Looking up: JD Logistics’ revenue jumped 41% to 43 billion yuan in the fourth quarter alone, accounting for more than 31% of the year’s total. Its adjusted profit for the period reached 1 billion yuan, as it reported a profit on that basis compared with a year-ago loss. This shows the group didn’t suffer as much as many others from China’s strict Covid controls during the year.

Take Note: The company’s operating costs jumped 41.4% to 39.2 billion yuan in the fourth quarter, mainly due to a 30% increase in employee benefit expenses and a 48.3% spike in outsourcing costs charged by third-party carriers, transportation companies and other service providers.

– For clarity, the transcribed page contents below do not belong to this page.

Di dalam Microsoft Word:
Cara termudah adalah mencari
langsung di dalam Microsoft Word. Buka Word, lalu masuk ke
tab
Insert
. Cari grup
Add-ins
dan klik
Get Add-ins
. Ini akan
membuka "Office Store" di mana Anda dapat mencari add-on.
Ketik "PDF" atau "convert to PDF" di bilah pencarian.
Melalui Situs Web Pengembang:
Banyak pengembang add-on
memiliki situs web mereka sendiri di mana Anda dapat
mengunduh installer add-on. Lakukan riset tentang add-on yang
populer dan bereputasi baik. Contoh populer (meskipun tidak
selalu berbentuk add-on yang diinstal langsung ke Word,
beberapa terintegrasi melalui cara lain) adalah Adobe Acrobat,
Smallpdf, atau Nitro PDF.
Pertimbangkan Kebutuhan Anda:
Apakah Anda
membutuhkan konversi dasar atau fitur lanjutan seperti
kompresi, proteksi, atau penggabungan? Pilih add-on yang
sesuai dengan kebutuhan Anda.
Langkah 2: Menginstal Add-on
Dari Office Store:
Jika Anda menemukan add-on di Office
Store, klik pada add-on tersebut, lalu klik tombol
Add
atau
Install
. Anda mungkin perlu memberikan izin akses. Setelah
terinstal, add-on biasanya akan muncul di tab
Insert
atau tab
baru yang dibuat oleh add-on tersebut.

Digging Deeper: Founded in 2007, JD Logistics is a logistics service provider owned by Chinese e-commerce giant JD.com Inc. (JD.US; 9618.HK). It raised HK$24.1 billion ($3.1 billion) in its 2018 IPO. The company’s businesses include warehouse management, transportation, express delivery and providing logistics technology solutions. It operated more than 1,500 warehouses with a total storage area of more than 30 million square meters at the end of last year. The pandemic has had a serious impact on global logistics companies in general, but JD Logistics has fared relatively well by banking on its own directly-managed logistics network.

Market Reaction: JD Logistics’ shares plunged on Friday, closing down 9.1% at HK$12.72. The stock now trades at the lower end of its 52-week range.